======== Exercise passage ========

Sixty-nine people have survived out-of-hospital cardiac arrests (OOHCAs) at Hawaii’s airports since an AED program was first implemented in 2006, the Oregonian reports.
Typically, a person’s shot at survival in the case of OOHCA is an infamous 10%, Samantha Swindler reported this month for the Portland-based paper. But since the California AED Institute was hired to install, maintain and train people to use 100 AEDs across 13 Hawaiian airports, that rate has climbed to 70%.
Pamela Foster, founder of the AED Institute, has tallied 69 OOHCA survivals since the program was implemented in Hawaiian airports 13 years ago. She keeps an ever-growing “wall of survivors” in her office and recently connected two cardiac arrest victims—Larry Ledwith and Larry Gill—who’d survived OOHCAs years apart at different hospitals in Hawaii.
“The thought came about, because they live so close to each other, to maybe get them together,” Foster told the Oregonian. “And maybe do something with that information that might save somebody else’s life.”
The pair of Larrys recently met over coffee to bond over their shared experiences. Gill said he wasn’t sure why he survived his cardiac arrest, but thinks part of it might have to do with spreading awareness of AEDs and CPR.

======== Records provided ========

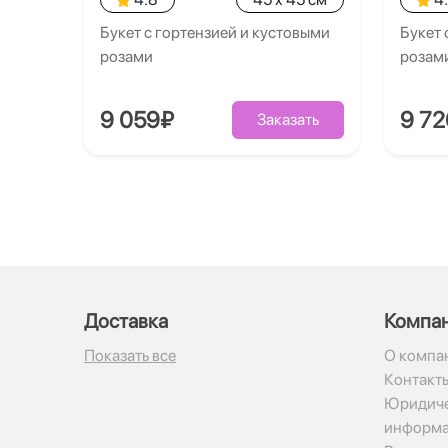
Букет с гортензией и кустовыми
Букет 
розами
розам
9 059₽
9 7
Заказать
Доставка
Компа
Показать все
О компа
Контакт
Юридиче
информ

========

• Exercise set
A) From the article on Hawaii's airport AED program, copy word for word the part starting at "The pair of" and ending at "AEDs and CPR.".
B) Using the article on Hawaii's airport AED program, answer these:
(i) How many AEDs were installed, and across how many Hawaiian airports?
(ii) What does Pamela Foster keep in her office?
(iii) Over what did Larry Ledwith and Larry Gill recently meet?

• Set of answers
A)
The pair of Larrys recently met over coffee to bond over their shared experiences. Gill said he wasn’t sure why he survived his cardiac arrest, but thinks part of it might have to do with spreading awareness of AEDs and CPR.

B)
(i) 100 AEDs across 13 airports.
(ii) An ever-growing "wall of survivors."
(iii) Coffee.